Over the last several months, 1199SEIU has won significant pay increases at several nursing homes, says Grace Bogdanove, the union’s vice president for Western New York nursing homes. Their starting wage is $16.50 for CNAs and $24 for LPNs, with higher rates for more experienced workers. 

Retaining staff is “about offering competitive wages and benefits,” she says. One of the reasons staffing is so bad at the Dunkirk nursing home where Martinez works is that pay there is much lower; they won’t negotiate a new contract until late next year. 

Nursing home lawsuit

The lawsuit challenging the financial penalties for understaffing was filed Dec. 29 by more than 250 nursing homes and three trade groups, including the New York State Health Care Facilities Association. It argues that the limiting their profits to 5% and requiring them to spend 70% of their revenues on care is “an unconstitutional taking of private property for a public purpose,” and is collected “regardless of the quality of care provided.” 

At the height of the COVID-19 pandemic Healthcare workers with 1199SEIU sounded the alarm about crisis inside NYC’s nursing homes.

It also claims that the fees collected by the state for exceeding the limit on profits or not spending the minimum on staffing violate the Eighth Amendment’s prohibition of excessive fines. It contends that “there is no relationship” between the requirements imposed and the goal of “enhanced quality of care.”

The suit states that if the law had been in effect in 2019, nursing homes would have had to pay $313 million for excess profits and $511 million for not spending enough on staffing. The Brooklyn nursing-home operator KFG Operating Two LLC says that it would have had to pay $7.2 million and $4.8 million. Fairview Nursing Care Center in Forest Hills said it would have had to pay $6.3 million and $5.5 million. 

About 73% of the excess-profits fees would come from nursing homes the state ranks in the top 60% for quality of care, the suit estimates, while 79% of the penalties for understaffing would come from facilities in the bottom 40%.

Those figures show that the nursing homes claiming that the law will harm them are both profitable and spending less than the minimum mandated for staffing, 1199’s Short responds. “That’s exactly why we need this law. It’s money that’s earmarked for care.”

Most of those revenues come from Medicare and Medicaid, “publicly funded dollars intended to go to the bedside,” he notes. “They will have to spend that money as intended.”

1199SEIU is also asking the Department of Health to revise its draft regulations, which would determine whether nursing homes were meeting the 3.5-hour care minimum based on the quarterly average reported by the Centers for Medicare & Medicaid Services, rather than daily.

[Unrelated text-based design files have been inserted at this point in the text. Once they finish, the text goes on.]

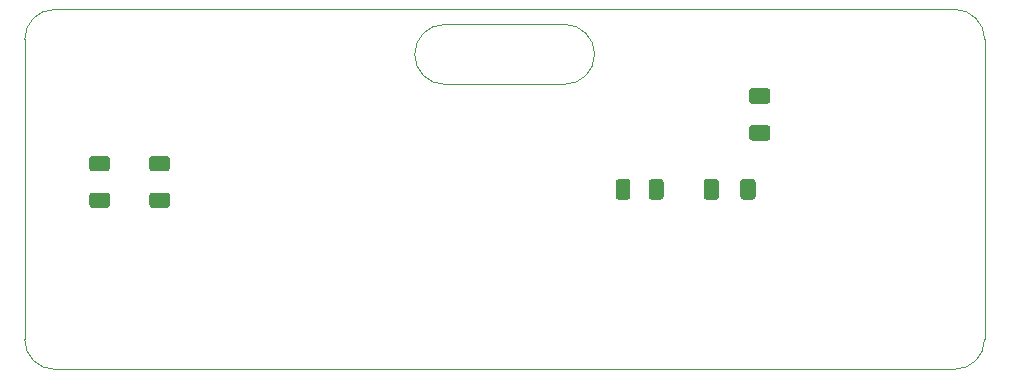
<source format=gbr>
%TF.GenerationSoftware,KiCad,Pcbnew,5.99.0+really5.1.12+dfsg1-1*%
%TF.CreationDate,2021-11-19T15:18:04-06:00*%
%TF.ProjectId,driver,64726976-6572-42e6-9b69-6361645f7063,B*%
%TF.SameCoordinates,Original*%
%TF.FileFunction,Paste,Top*%
%TF.FilePolarity,Positive*%
%FSLAX46Y46*%
G04 Gerber Fmt 4.6, Leading zero omitted, Abs format (unit mm)*
G04 Created by KiCad (PCBNEW 5.99.0+really5.1.12+dfsg1-1) date 2021-11-19 15:18:04*
%MOMM*%
%LPD*%
G01*
G04 APERTURE LIST*
%TA.AperFunction,Profile*%
%ADD10C,0.100000*%
%TD*%
G04 APERTURE END LIST*
D10*
X121920000Y-85090000D02*
G75*
G02*
X119380000Y-82550000I0J2540000D01*
G01*
X165100000Y-78740000D02*
X88900000Y-78740000D01*
X119380000Y-82550000D02*
G75*
G02*
X121920000Y-80010000I2540000J0D01*
G01*
X132080000Y-80010000D02*
G75*
G02*
X134620000Y-82550000I0J-2540000D01*
G01*
X134620000Y-82550000D02*
G75*
G02*
X132080000Y-85090000I-2540000J0D01*
G01*
X132080000Y-80010000D02*
X121920000Y-80010000D01*
X132080000Y-85090000D02*
X121920000Y-85090000D01*
X165100000Y-109220000D02*
X88900000Y-109220000D01*
X86360000Y-81280000D02*
X86360000Y-106680000D01*
X167640000Y-106680000D02*
X167640000Y-81280000D01*
X86360000Y-81280000D02*
G75*
G02*
X88900000Y-78740000I2540000J0D01*
G01*
X88900000Y-109220000D02*
G75*
G02*
X86360000Y-106680000I0J2540000D01*
G01*
X167640000Y-106680000D02*
G75*
G02*
X165100000Y-109220000I-2540000J0D01*
G01*
X165100000Y-78740000D02*
G75*
G02*
X167640000Y-81280000I0J-2540000D01*
G01*
%TO.C,R2*%
G36*
G01*
X92084999Y-94245000D02*
X93335001Y-94245000D01*
G75*
G02*
X93585000Y-94494999I0J-249999D01*
G01*
X93585000Y-95295001D01*
G75*
G02*
X93335001Y-95545000I-249999J0D01*
G01*
X92084999Y-95545000D01*
G75*
G02*
X91835000Y-95295001I0J249999D01*
G01*
X91835000Y-94494999D01*
G75*
G02*
X92084999Y-94245000I249999J0D01*
G01*
G37*
G36*
G01*
X92084999Y-91145000D02*
X93335001Y-91145000D01*
G75*
G02*
X93585000Y-91394999I0J-249999D01*
G01*
X93585000Y-92195001D01*
G75*
G02*
X93335001Y-92445000I-249999J0D01*
G01*
X92084999Y-92445000D01*
G75*
G02*
X91835000Y-92195001I0J249999D01*
G01*
X91835000Y-91394999D01*
G75*
G02*
X92084999Y-91145000I249999J0D01*
G01*
G37*
%TD*%
%TO.C,R1*%
G36*
G01*
X98415001Y-92445000D02*
X97164999Y-92445000D01*
G75*
G02*
X96915000Y-92195001I0J249999D01*
G01*
X96915000Y-91394999D01*
G75*
G02*
X97164999Y-91145000I249999J0D01*
G01*
X98415001Y-91145000D01*
G75*
G02*
X98665000Y-91394999I0J-249999D01*
G01*
X98665000Y-92195001D01*
G75*
G02*
X98415001Y-92445000I-249999J0D01*
G01*
G37*
G36*
G01*
X98415001Y-95545000D02*
X97164999Y-95545000D01*
G75*
G02*
X96915000Y-95295001I0J249999D01*
G01*
X96915000Y-94494999D01*
G75*
G02*
X97164999Y-94245000I249999J0D01*
G01*
X98415001Y-94245000D01*
G75*
G02*
X98665000Y-94494999I0J-249999D01*
G01*
X98665000Y-95295001D01*
G75*
G02*
X98415001Y-95545000I-249999J0D01*
G01*
G37*
%TD*%
%TO.C,C2*%
G36*
G01*
X147939997Y-85405000D02*
X149240003Y-85405000D01*
G75*
G02*
X149490000Y-85654997I0J-249997D01*
G01*
X149490000Y-86480003D01*
G75*
G02*
X149240003Y-86730000I-249997J0D01*
G01*
X147939997Y-86730000D01*
G75*
G02*
X147690000Y-86480003I0J249997D01*
G01*
X147690000Y-85654997D01*
G75*
G02*
X147939997Y-85405000I249997J0D01*
G01*
G37*
G36*
G01*
X147939997Y-88530000D02*
X149240003Y-88530000D01*
G75*
G02*
X149490000Y-88779997I0J-249997D01*
G01*
X149490000Y-89605003D01*
G75*
G02*
X149240003Y-89855000I-249997J0D01*
G01*
X147939997Y-89855000D01*
G75*
G02*
X147690000Y-89605003I0J249997D01*
G01*
X147690000Y-88779997D01*
G75*
G02*
X147939997Y-88530000I249997J0D01*
G01*
G37*
%TD*%
%TO.C,R5*%
G36*
G01*
X145150000Y-93354999D02*
X145150000Y-94605001D01*
G75*
G02*
X144900001Y-94855000I-249999J0D01*
G01*
X144099999Y-94855000D01*
G75*
G02*
X143850000Y-94605001I0J249999D01*
G01*
X143850000Y-93354999D01*
G75*
G02*
X144099999Y-93105000I249999J0D01*
G01*
X144900001Y-93105000D01*
G75*
G02*
X145150000Y-93354999I0J-249999D01*
G01*
G37*
G36*
G01*
X148250000Y-93354999D02*
X148250000Y-94605001D01*
G75*
G02*
X148000001Y-94855000I-249999J0D01*
G01*
X147199999Y-94855000D01*
G75*
G02*
X146950000Y-94605001I0J249999D01*
G01*
X146950000Y-93354999D01*
G75*
G02*
X147199999Y-93105000I249999J0D01*
G01*
X148000001Y-93105000D01*
G75*
G02*
X148250000Y-93354999I0J-249999D01*
G01*
G37*
%TD*%
%TO.C,D1*%
G36*
G01*
X139205000Y-94605000D02*
X139205000Y-93355000D01*
G75*
G02*
X139455000Y-93105000I250000J0D01*
G01*
X140205000Y-93105000D01*
G75*
G02*
X140455000Y-93355000I0J-250000D01*
G01*
X140455000Y-94605000D01*
G75*
G02*
X140205000Y-94855000I-250000J0D01*
G01*
X139455000Y-94855000D01*
G75*
G02*
X139205000Y-94605000I0J250000D01*
G01*
G37*
G36*
G01*
X136405000Y-94605000D02*
X136405000Y-93355000D01*
G75*
G02*
X136655000Y-93105000I250000J0D01*
G01*
X137405000Y-93105000D01*
G75*
G02*
X137655000Y-93355000I0J-250000D01*
G01*
X137655000Y-94605000D01*
G75*
G02*
X137405000Y-94855000I-250000J0D01*
G01*
X136655000Y-94855000D01*
G75*
G02*
X136405000Y-94605000I0J250000D01*
G01*
G37*
%TD*%
M02*

</source>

That’s important, says Short, because staffing fluctuates during the week, and is often at its lowest on weekends. “That is the pattern in most nursing homes,” he says. “Providers know this happens.”

The Department of Health did not respond to questions emailed by LaborPress. CMS announced Jan. 7 that it would begin publicly posting nursing home staff turnover rates and weekend staffing levels.

Enforcing the staffing minimums daily “would be a tremendous help,” says Martinez. “It would make them up the pay so we could get staffing.”